Wednesday, 14 March 2012

The Shadow Rising - Chapters 38-41

In this section, dangers loom in Tanchico where the Hunters are hopeful, while the Hunter in the Westwood takes his loss personally.
Following a disastrous Trolloc ambush, Perrin acknowledges what he’s been trying to accomplish: vengeance and justice. The bottled up emotions, clear to the reader but understated in the text until now, are finally released. Faile quickly sets him straight on where guilt for his actions will lead. Her rebuke about proper behaviour for generals leads her to admit her royal lineage. Perrin is also stuck revealing his own secrets. They both come clean with each other, holding nothing back. Perrin and Faile face issues of guilt, responsibility, honesty and come out with a strengthened bond. This is all accomplished in relatively little space, which can be contrasted with Rand’s yet-to-come similar struggle with the same issues, which will be stretched out over a far longer period of time. There might be some message here about strength as a couple versus vulnerability as a loner. Faile and Perrin accept each other as they are, in line with the Way of the Leaf, which is not only non-violence, but acceptance of what comes. Interestingly, the Aiel have kept this part of the Way of the Leaf, in the form of their grim fatalism about death.

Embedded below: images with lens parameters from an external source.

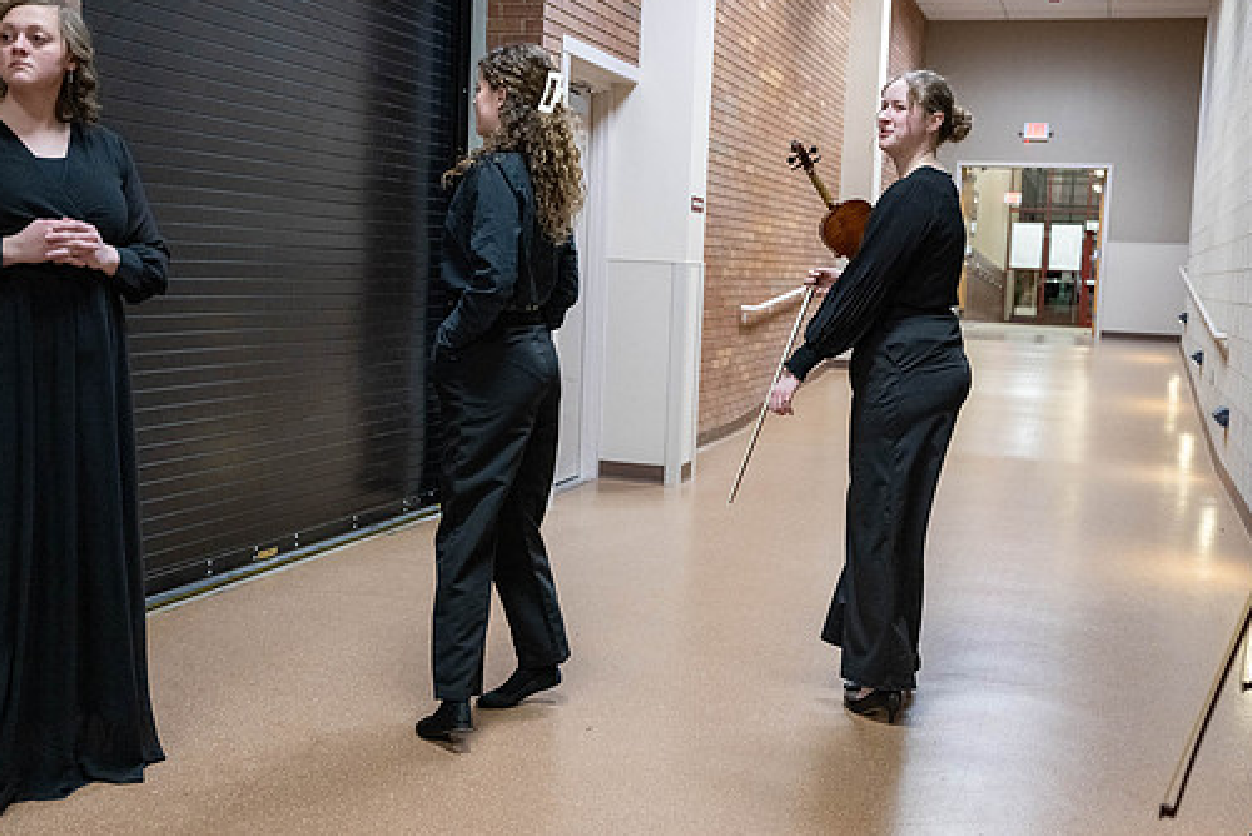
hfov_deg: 48.4
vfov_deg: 33.4
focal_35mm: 40
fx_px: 1392
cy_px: 407
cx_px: 649
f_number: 2.8
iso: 6400
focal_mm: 34.5
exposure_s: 1/250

The first real insight into the mind of a Black Ajah, Liandrin, illustrates their selfishness and sense of entitlement. The way she lashes out at a maid, one who purportedly shares her affiliation with the Dark One, serves to demonstrate what her dominion over Rand would be like. Six Black Ajah, and however many others are off-screen, and a force of five hundred Whitecloaks greatly outmatch Elayne, Nynaeve, Thom, Juilin and Bayle. The sense of danger is heightened; excitement builds.

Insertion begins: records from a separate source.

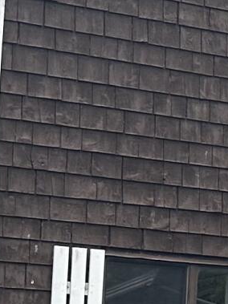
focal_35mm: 190
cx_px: 1030
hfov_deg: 6.0
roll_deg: -1.0
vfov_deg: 10.3
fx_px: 1670
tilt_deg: +5.6
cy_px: 337
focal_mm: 6.86
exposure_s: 1/1916
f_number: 1.78
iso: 80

The reminder about the Seanchan menace waiting in the wings is much less effective at producing a similar sense of danger and excitement. At best, there is an indication of some divisive elements among the Seanchan, and potential for one side or the other to aid the heroes. Odds favour Egeanin, who is on the verge of contemplating treason. She sent the Lady Leilwin overseas. With all the intrigue in Seanchan, it is doubtful Egeanin’s new name was chosen coincidentally.
There is no indication yet that Bayle recognizes Thom from their flight down the Arinelle but he easily picks Nynaeve out of a crowd. There are no ta’veren in Tanchico, yet the coincidences happen anyway. Perhaps it is sufficient simply to encounter a ta’veren for him to set your path?
Similarly to the young couple, Thom comes clean with Elayne about his affair with her mother. Elayne seems likely to remember the feeling, if not the exact words Thom said, strengthening their trust.
Chapter separation in the Perrin sequence again seems to serve spacing and pacing considerations, but there is no indication chapter breaks were purposefully designed.  Rather, an uninterrupted Perrin sequence was written, and the breaks and placement chosen afterwards to improve the flow.
Slayer is now twice described as looking as Lan’s brother might. Alert readers remember the legend of Isam, and may even pick up on the same inhuman smell coming from Lord Luc. These clues require memory of earlier books events, but a hook was placed that allows easy recollection: Lan. Stories about random people who are deceased from a generation earlier don’t stick in the memory. Make that story about Lan’s lost cousin, and reader interest is piqued. If it were about Bornhald’s lost cousin, it would not work so well. Lan is the last Malkieri, so any relative affects his identity. Slayer also reveals his plan to Perrin, which is made into a reasonable action by the intent that the information will lure Perrin into a trap. A suitable alternative since an inner monologue such as Slayer gives in The Path Of Daggers would give away too much at this point. The clues may be there, but there is no sense solving the mystery for the reader yet.
With the raker’s departure, the Sea Folk have yet to play a significant role, so readers may expect the Coramoor, Elayne, the Sea Folk and the Seanchan to meet up in the future.
Writing Lessons:
Make a detail more memorable by linking to a character or event that already made an emotional impact in the reader’s mind.